Supplied passage
|---|

How Brands Should Adapt to the Tech-Driven Future of Customer Experience

Valuable lessons from Ford and McDonald's

For many brands, curating a cutting-edge customer experience at the pace of technology can present a real challenge. Emerging tech is unpredictable, and brands don’t know where they’ll need to connect with their customers next. After all, it wasn’t long ago that tweeting was something only songbirds did.

But in an age of uncertainty, one thing is clear: Not even the most established brands can afford to turn a blind eye to the tech-driven future of customer experience.

“Your company doesn’t define customer experience,” wrote Michael Hinshaw, CEO McorpCX, on CMO.com last month. “Customers do. As a company, your job is to understand and manage it.”

Among the brands rising to the challenge is Ford Motor Company—the same brand that a century ago made the auto-buying experience possible for middle-American consumers with its revolutionary, cost-cutting assembly line.

|---|

Raw data
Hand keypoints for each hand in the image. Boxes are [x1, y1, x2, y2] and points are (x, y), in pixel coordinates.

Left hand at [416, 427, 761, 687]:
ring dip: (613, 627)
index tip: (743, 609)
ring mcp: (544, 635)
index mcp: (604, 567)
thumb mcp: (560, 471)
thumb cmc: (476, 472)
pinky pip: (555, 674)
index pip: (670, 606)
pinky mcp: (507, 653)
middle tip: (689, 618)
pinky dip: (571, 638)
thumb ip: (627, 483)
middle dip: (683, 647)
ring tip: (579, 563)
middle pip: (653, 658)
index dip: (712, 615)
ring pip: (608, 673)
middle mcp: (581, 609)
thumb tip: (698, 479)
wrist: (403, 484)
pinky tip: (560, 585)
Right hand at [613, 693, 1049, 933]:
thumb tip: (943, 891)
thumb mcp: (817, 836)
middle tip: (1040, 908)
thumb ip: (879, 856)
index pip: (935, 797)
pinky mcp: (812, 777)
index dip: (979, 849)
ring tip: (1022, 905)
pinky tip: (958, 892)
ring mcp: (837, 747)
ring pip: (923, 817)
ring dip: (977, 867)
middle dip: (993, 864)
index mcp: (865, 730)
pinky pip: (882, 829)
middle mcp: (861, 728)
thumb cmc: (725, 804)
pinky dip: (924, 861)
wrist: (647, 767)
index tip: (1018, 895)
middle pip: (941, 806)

|---|

Decide whether each statement agrees with the customer experience article, answering yes or no and quoting the words of the article that decide it. 1. Ford's assembly line made buying a car possible for middle-American consumers a century ago. 2. Michael Hinshaw holds that a company defines its own customer experience. 3. Well-established brands can afford to ignore the tech-driven future of customer experience. The items are not needed for this work.

Solution to the problem
1. Yes: "a century ago made the auto-buying experience possible for middle-American consumers with its revolutionary, cost-cutting assembly line."
2. No: "Your company doesn’t define customer experience" and "Customers do."
3. No: "Not even the most established brands can afford to turn a blind eye to the tech-driven future of customer experience."